**EXERCISE OBJECTIVE:** Return the data. Every word must match.

**SOURCE MATERIAL:**

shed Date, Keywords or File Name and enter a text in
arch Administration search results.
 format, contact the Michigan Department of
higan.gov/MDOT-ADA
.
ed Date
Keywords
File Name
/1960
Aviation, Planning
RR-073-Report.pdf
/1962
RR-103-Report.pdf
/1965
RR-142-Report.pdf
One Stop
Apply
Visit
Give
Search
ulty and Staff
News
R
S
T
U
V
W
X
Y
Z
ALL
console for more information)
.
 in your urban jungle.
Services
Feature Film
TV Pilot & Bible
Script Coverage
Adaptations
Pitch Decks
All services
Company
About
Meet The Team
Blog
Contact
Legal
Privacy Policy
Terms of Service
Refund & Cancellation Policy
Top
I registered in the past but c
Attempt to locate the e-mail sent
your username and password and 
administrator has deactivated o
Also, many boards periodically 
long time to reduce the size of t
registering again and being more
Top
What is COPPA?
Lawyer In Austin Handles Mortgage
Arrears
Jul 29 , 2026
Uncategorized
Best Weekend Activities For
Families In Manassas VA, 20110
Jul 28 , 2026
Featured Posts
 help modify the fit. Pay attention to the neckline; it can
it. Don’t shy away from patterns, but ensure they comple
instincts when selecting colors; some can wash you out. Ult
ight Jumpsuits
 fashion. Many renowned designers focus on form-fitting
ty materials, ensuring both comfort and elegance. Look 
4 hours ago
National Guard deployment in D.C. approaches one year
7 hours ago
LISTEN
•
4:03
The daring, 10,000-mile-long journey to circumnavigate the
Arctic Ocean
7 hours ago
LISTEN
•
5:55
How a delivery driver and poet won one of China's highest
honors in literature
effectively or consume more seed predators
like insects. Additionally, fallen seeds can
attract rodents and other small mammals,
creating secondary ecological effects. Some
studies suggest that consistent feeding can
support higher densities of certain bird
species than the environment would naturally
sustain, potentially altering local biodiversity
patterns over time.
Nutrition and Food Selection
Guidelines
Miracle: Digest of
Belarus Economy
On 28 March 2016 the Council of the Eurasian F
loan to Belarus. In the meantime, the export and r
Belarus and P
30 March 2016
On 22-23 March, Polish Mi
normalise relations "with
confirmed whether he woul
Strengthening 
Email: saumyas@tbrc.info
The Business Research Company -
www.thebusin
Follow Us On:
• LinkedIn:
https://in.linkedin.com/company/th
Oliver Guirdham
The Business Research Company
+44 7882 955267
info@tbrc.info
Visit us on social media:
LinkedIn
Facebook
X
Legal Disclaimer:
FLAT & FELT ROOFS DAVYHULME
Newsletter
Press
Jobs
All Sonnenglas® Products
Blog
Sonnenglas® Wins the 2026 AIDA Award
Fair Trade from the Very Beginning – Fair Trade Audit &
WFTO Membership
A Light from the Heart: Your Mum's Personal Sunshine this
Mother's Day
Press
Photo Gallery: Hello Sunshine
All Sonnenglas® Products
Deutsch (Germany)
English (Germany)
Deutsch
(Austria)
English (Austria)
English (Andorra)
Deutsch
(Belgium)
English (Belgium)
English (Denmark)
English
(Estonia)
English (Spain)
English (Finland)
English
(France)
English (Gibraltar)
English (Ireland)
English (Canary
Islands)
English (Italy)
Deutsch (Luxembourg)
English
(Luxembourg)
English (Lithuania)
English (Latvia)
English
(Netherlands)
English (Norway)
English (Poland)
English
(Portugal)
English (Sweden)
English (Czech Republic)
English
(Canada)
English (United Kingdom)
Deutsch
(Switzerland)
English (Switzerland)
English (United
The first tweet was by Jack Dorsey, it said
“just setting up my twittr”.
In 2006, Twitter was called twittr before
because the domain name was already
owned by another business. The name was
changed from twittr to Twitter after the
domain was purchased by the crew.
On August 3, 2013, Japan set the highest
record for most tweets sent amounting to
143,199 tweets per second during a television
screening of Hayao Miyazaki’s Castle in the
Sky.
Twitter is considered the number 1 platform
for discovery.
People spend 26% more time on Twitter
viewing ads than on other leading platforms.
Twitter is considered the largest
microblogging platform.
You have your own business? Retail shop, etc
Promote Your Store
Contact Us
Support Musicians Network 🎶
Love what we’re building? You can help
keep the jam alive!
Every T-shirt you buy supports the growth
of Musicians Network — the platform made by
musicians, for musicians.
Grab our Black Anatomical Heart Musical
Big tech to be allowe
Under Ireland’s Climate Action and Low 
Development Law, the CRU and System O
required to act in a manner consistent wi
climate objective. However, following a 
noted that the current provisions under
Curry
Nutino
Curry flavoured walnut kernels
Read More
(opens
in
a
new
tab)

**ANSWER:**
shed Date, Keywords or File Name and enter a text in
arch Administration search results.
 format, contact the Michigan Department of
higan.gov/MDOT-ADA
.
ed Date
Keywords
File Name
/1960
Aviation, Planning
RR-073-Report.pdf
/1962
RR-103-Report.pdf
/1965
RR-142-Report.pdf
One Stop
Apply
Visit
Give
Search
ulty and Staff
News
R
S
T
U
V
W
X
Y
Z
ALL
console for more information)
.
 in your urban jungle.
Services
Feature Film
TV Pilot & Bible
Script Coverage
Adaptations
Pitch Decks
All services
Company
About
Meet The Team
Blog
Contact
Legal
Privacy Policy
Terms of Service
Refund & Cancellation Policy
Top
I registered in the past but c
Attempt to locate the e-mail sent
your username and password and 
administrator has deactivated o
Also, many boards periodically 
long time to reduce the size of t
registering again and being more
Top
What is COPPA?
Lawyer In Austin Handles Mortgage
Arrears
Jul 29 , 2026
Uncategorized
Best Weekend Activities For
Families In Manassas VA, 20110
Jul 28 , 2026
Featured Posts
 help modify the fit. Pay attention to the neckline; it can
it. Don’t shy away from patterns, but ensure they comple
instincts when selecting colors; some can wash you out. Ult
ight Jumpsuits
 fashion. Many renowned designers focus on form-fitting
ty materials, ensuring both comfort and elegance. Look 
4 hours ago
National Guard deployment in D.C. approaches one year
7 hours ago
LISTEN
•
4:03
The daring, 10,000-mile-long journey to circumnavigate the
Arctic Ocean
7 hours ago
LISTEN
•
5:55
How a delivery driver and poet won one of China's highest
honors in literature
effectively or consume more seed predators
like insects. Additionally, fallen seeds can
attract rodents and other small mammals,
creating secondary ecological effects. Some
studies suggest that consistent feeding can
support higher densities of certain bird
species than the environment would naturally
sustain, potentially altering local biodiversity
patterns over time.
Nutrition and Food Selection
Guidelines
Miracle: Digest of
Belarus Economy
On 28 March 2016 the Council of the Eurasian F
loan to Belarus. In the meantime, the export and r
Belarus and P
30 March 2016
On 22-23 March, Polish Mi
normalise relations "with
confirmed whether he woul
Strengthening 
Email: saumyas@tbrc.info
The Business Research Company -
www.thebusin
Follow Us On:
• LinkedIn:
https://in.linkedin.com/company/th
Oliver Guirdham
The Business Research Company
+44 7882 955267
info@tbrc.info
Visit us on social media:
LinkedIn
Facebook
X
Legal Disclaimer:
FLAT & FELT ROOFS DAVYHULME
Newsletter
Press
Jobs
All Sonnenglas® Products
Blog
Sonnenglas® Wins the 2026 AIDA Award
Fair Trade from the Very Beginning – Fair Trade Audit &
WFTO Membership
A Light from the Heart: Your Mum's Personal Sunshine this
Mother's Day
Press
Photo Gallery: Hello Sunshine
All Sonnenglas® Products
Deutsch (Germany)
English (Germany)
Deutsch
(Austria)
English (Austria)
English (Andorra)
Deutsch
(Belgium)
English (Belgium)
English (Denmark)
English
(Estonia)
English (Spain)
English (Finland)
English
(France)
English (Gibraltar)
English (Ireland)
English (Canary
Islands)
English (Italy)
Deutsch (Luxembourg)
English
(Luxembourg)
English (Lithuania)
English (Latvia)
English
(Netherlands)
English (Norway)
English (Poland)
English
(Portugal)
English (Sweden)
English (Czech Republic)
English
(Canada)
English (United Kingdom)
Deutsch
(Switzerland)
English (Switzerland)
English (United
The first tweet was by Jack Dorsey, it said
“just setting up my twittr”.
In 2006, Twitter was called twittr before
because the domain name was already
owned by another business. The name was
changed from twittr to Twitter after the
domain was purchased by the crew.
On August 3, 2013, Japan set the highest
record for most tweets sent amounting to
143,199 tweets per second during a television
screening of Hayao Miyazaki’s Castle in the
Sky.
Twitter is considered the number 1 platform
for discovery.
People spend 26% more time on Twitter
viewing ads than on other leading platforms.
Twitter is considered the largest
microblogging platform.
You have your own business? Retail shop, etc
Promote Your Store
Contact Us
Support Musicians Network 🎶
Love what we’re building? You can help
keep the jam alive!
Every T-shirt you buy supports the growth
of Musicians Network — the platform made by
musicians, for musicians.
Grab our Black Anatomical Heart Musical
Big tech to be allowe
Under Ireland’s Climate Action and Low 
Development Law, the CRU and System O
required to act in a manner consistent wi
climate objective. However, following a 
noted that the current provisions under
Curry
Nutino
Curry flavoured walnut kernels
Read More
(opens
in
a
new
tab)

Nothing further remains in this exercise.